Why might Bukele be a candidate in El Salvador’s presidential election in 2024?

(CNN Spanish) — El Salvador President Nayib Bukele is contesting elections this Sunday, despite the fact that, according to critics, the country’s constitution prohibits consecutive presidential terms.

In December 2023, the Legislative Assembly approved Bukele’s request for permission to leave office for six months to focus on campaigning for re-election in 2024.

In 2021, the country’s supreme court ruled that Bukele could run for a second term, but he must step down six months before the new term begins.

Sometime later, in July 2023, the Nuevas Ideas Party held its primaries and he was the only candidate.

The controversy over Bukele’s possible re-election: what the ruling party says and what constitutionalists argue

The decision by Bukele and his party to field him as a candidate in this Sunday’s election has sparked controversy, as some constitutionalists say at least five articles of the constitution prohibit snap re-elections.

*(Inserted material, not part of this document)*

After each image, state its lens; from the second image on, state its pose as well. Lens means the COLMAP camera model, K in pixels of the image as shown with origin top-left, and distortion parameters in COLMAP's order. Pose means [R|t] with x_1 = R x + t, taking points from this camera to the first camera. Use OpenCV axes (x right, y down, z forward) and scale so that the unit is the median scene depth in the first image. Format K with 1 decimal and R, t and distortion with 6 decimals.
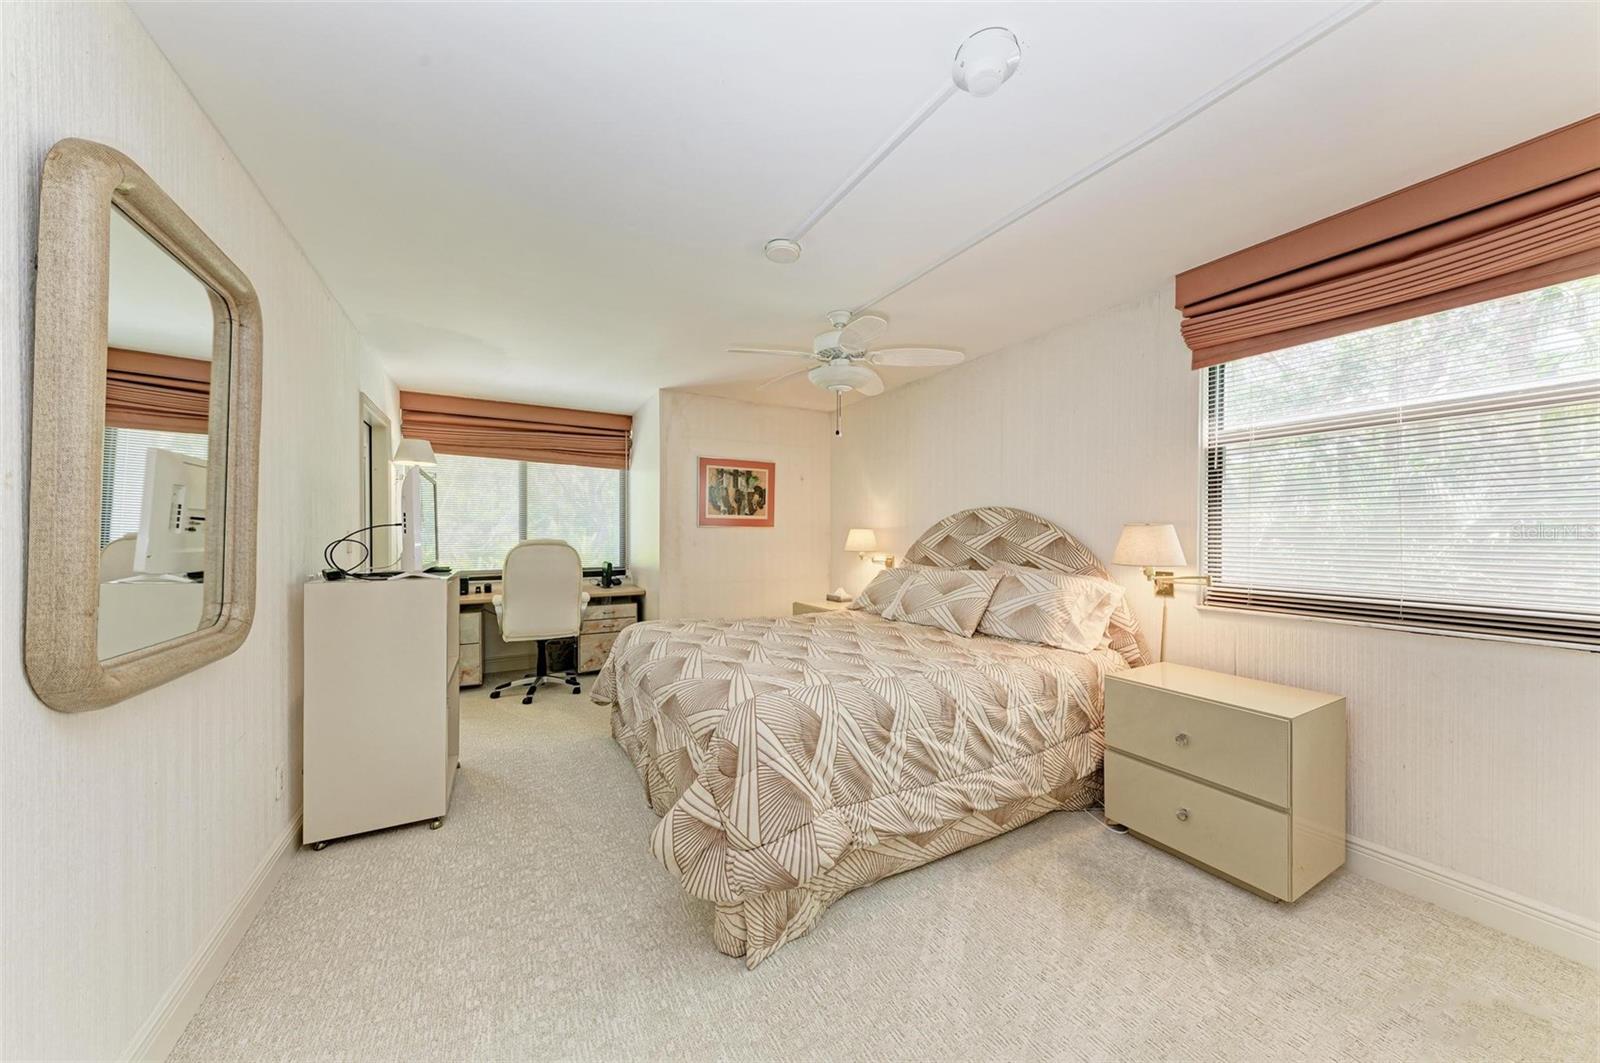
lens RADIAL K [[542.8, 0, 809.0], [0, 542.8, 535.8], [0, 0, 1]] dist [0.001149, 0.000026]
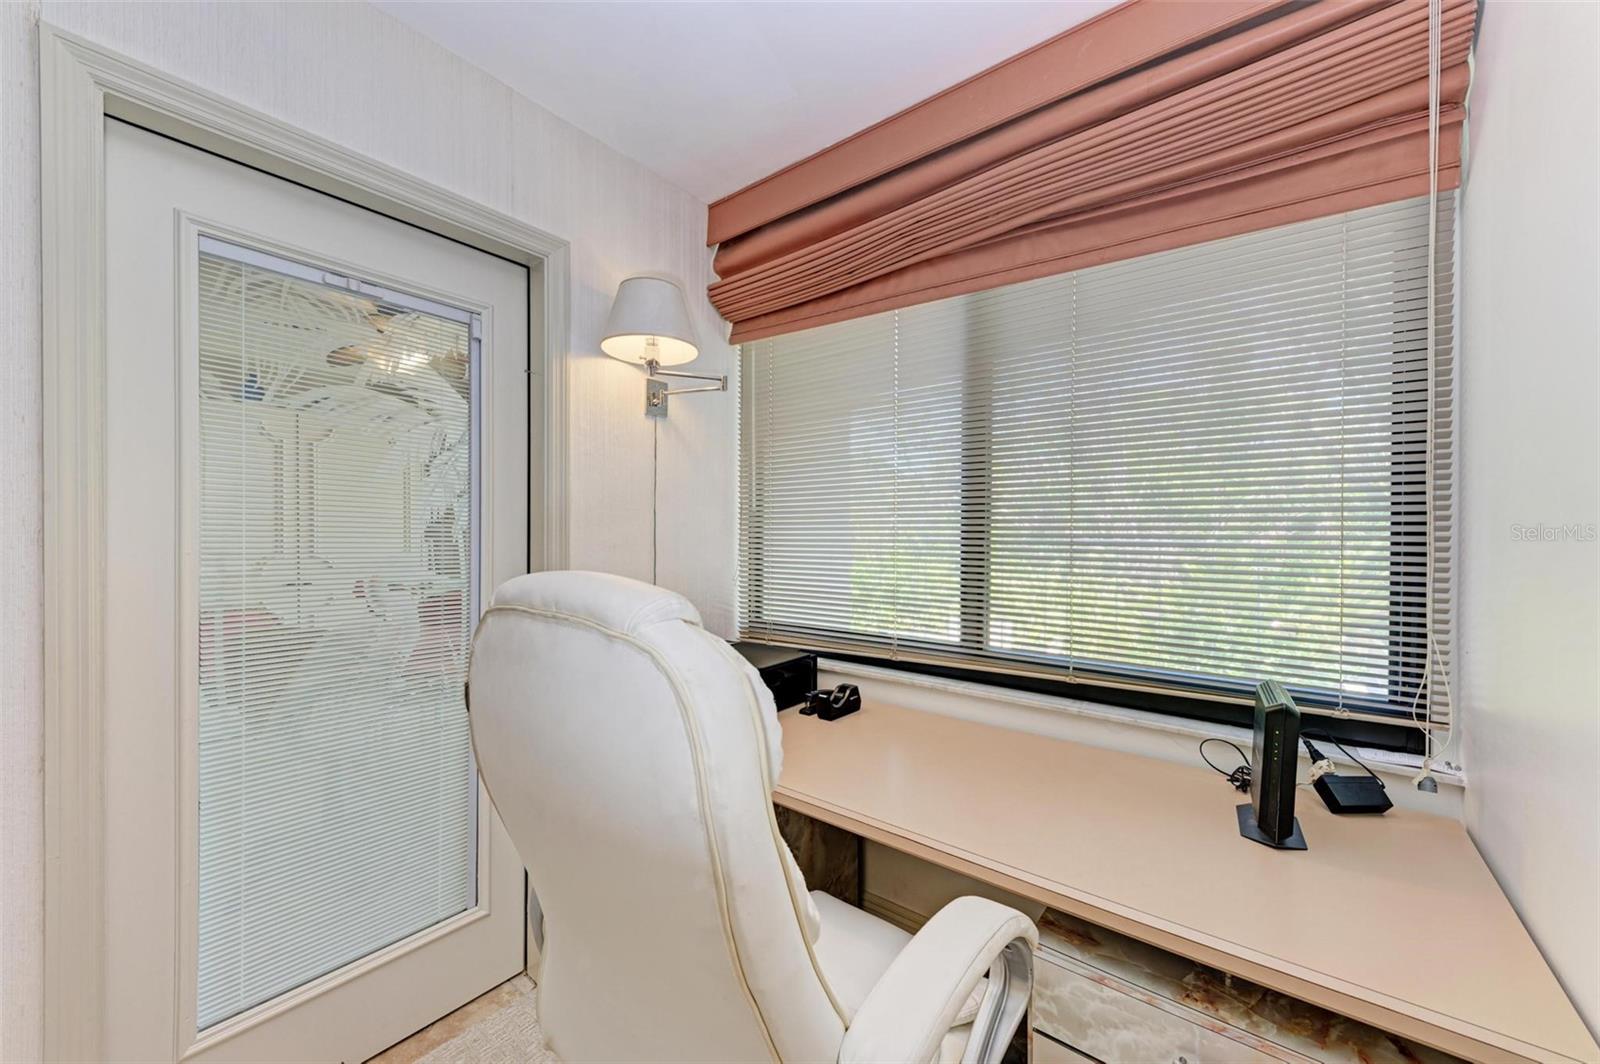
lens RADIAL K [[631.3, 0, 806.7], [0, 631.3, 538.7], [0, 0, 1]] dist [0.020342, 0.000100]
pose [[0.386294, 0.001346, -0.922375, -0.250132], [-0.004557, 0.999990, -0.000449, -0.002555], [0.922364, 0.004377, 0.386297, 0.835843]]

However, the ruling party believes that there is a possibility that a second term could be sought – and according to the official analysis – if the President and Vice President had resigned six months earlier.

For Eduardo Escobar, executive director of Acrion Ciudadana, a non-profit organization specializing in social monitoring, Bukele’s candidacy is “undoubtedly unconstitutional.”

“In El Salvador, immediate re-election is prohibited by the constitution,” Escobar told CNN. “There are several provisions in the (Constitution) that clearly indicate that anyone who serves as President in the period preceding the new period cannot serve as President.”

So, how to understand the Constitutional Chamber decision, issued in September 2021, that gave rise to all this?

Constitutional House changes in 2021

In 2021, the Legislative Assembly of El Salvador, with a pro-government majority, dismissed the Chief and Alternate Justices of the Constitutional Chamber of the Supreme Court and the Attorney General, Raúl Melara. Furthermore, on their first day of work, delegates elected and swore in new judges, who were criticized by the international community for lacking checks and balances in democracy and lack of respect for the separation of powers.

For Escobar “That ‘Constitutional Chamber’ is, in quotes, a group of lawyers charged by the President with the decision of the Legislative Assembly: they are not validly appointed, they are not validly elected magistrates, but, As I say, this is a court, a so-called court, which has been custom-made by the President himself.”

The Director of Citizen Action assured that the resolutions of that Chamber “lack legal validity” and that the legitimate judges were those who were dismissed in 2021.

Escobar assured that El Salvador was in the final stages “that will lead a country towards dictatorship.”

“We saw it in Nicaragua, we saw it in Venezuela that rulers come to power legitimately, they gain the approval of the people, they use populism to ingratiate themselves with the people, then they oust the authorities. They fire whoever they want and put whoever they want in important positions like prosecutor, Constitutional Chamber, etc., and then they violate human rights, they repress the press, they suppress protests. For example, they attack those who think differently and ultimately reform the electoral rules that already exist. They did in El Salvador. They already reformed them for the 2024 election. “, which favors the Nuevas Ideas Party and supports its re-election.”